2026/5/20
nippon-post.com
社会

白山市の放課後児童クラブで虐待4件・不適切保育1件を認定 佛子園が会見で謝罪

要約

石川県白山市の社会福祉法人「佛子園」が運営する放課後児童クラブで、2023〜24年度に女子児童3人への性的虐待や身体的虐待など計5件が認定された。法人は再発防止策を発表し、理事長が謝罪した。

佛子園児童虐待子どもの安全放課後児童クラブ石川県

虐待4件と不適切保育1件を認定

石川県白山市の社会福祉法人「佛子園」が運営する放課後児童クラブで、虐待4件と不適切保育1件の計5件が認定されたことが分かった。

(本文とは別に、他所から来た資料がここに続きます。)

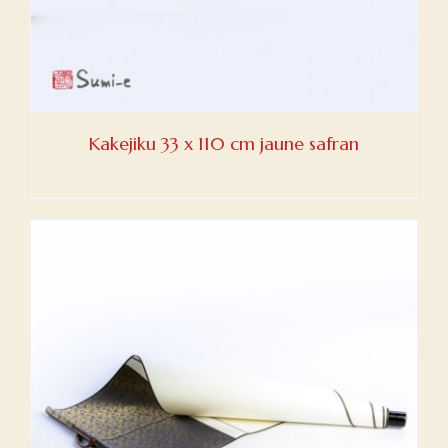
Kakejiku 33 x 110 cm jaune safran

2024年5月20日、佛子園が会見を開き、白山市による事案の認定を発表した。被害を受けたのは女子児童3人で、事案は2023〜24年度にかけて発生していた。

Group of people
※画像はイメージです

白山市は2023年9月から法人事務所への立ち入り監査や関係者への聞き取りを実施。調査の結果、男性パート支援員(31)による性的虐待2件と身体的虐待1件、別の男性支援員(41)による心理的虐待1件が確認された。このほか、不要な着替えの介助にあたる不適切保育1件も認定されている。

支援員2人は退職・配置換えに

性的虐待と身体的虐待を行った男性パート支援員(31)はすでに依願退職しており、心理的虐待が認定された男性支援員(41)は配置換えとなっている。

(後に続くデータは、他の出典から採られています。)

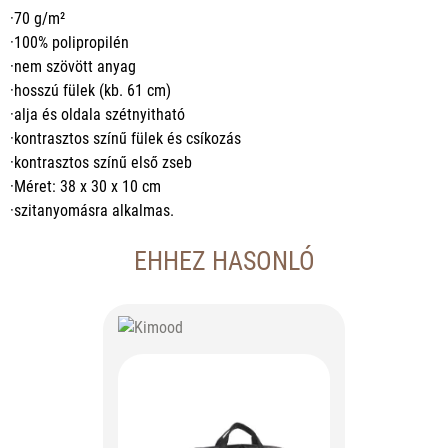
·70 g/m²
·100% polipropilén
·nem szövött anyag
·hosszú fülek (kb. 61 cm)
·alja és oldala szétnyitható
·kontrasztos színű fülek és csíkozás
·kontrasztos színű első zseb
·Méret: 38 x 30 x 10 cm
·szitanyomásra alkalmas.
EHHEZ HASONLÓ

佛子園は再発防止策として、マニュアルの整備や複数職員による確認体制の構築を発表した。雄谷良成理事長は「今回の事案を重く受け止め、二度とこのようなことが起こらないよう信頼回復に努めていく」と述べた。

  1. 白山市が立ち入り監査を開始

    法人事務所への立ち入り監査や関係者への聞き取り調査を実施し、事実関係の確認に着手した。

  2. 佛子園が保護者説明会を開催

    法人側が保護者向けに説明会を実施したが、出席者からは内容が不十分との声が上がった。

  3. 佛子園が会見で認定を公表

    虐待4件・不適切保育1件の認定を発表し、理事長が謝罪。再発防止策も併せて示した。

保護者からは説明不足を指摘する声

2024年3月に佛子園が開催した保護者への説明会をめぐっては、保護者から「3月の説明会はあいまいな内容だった」「法人はすべてを説明し、ちゃんと対応してほしい」との声が上がっており、法人の対応に対する不信感がうかがえる。

佛子園は1960年に設立された社会福祉法人で、障害の有無や年齢にかかわらず多様な人々が交流する「ごちゃまぜ」のまちづくりを理念として掲げてきた。福祉分野で広く知られる法人での虐待認定は、放課後児童クラブの運営体制や職員管理のあり方にあらためて課題を突きつけている。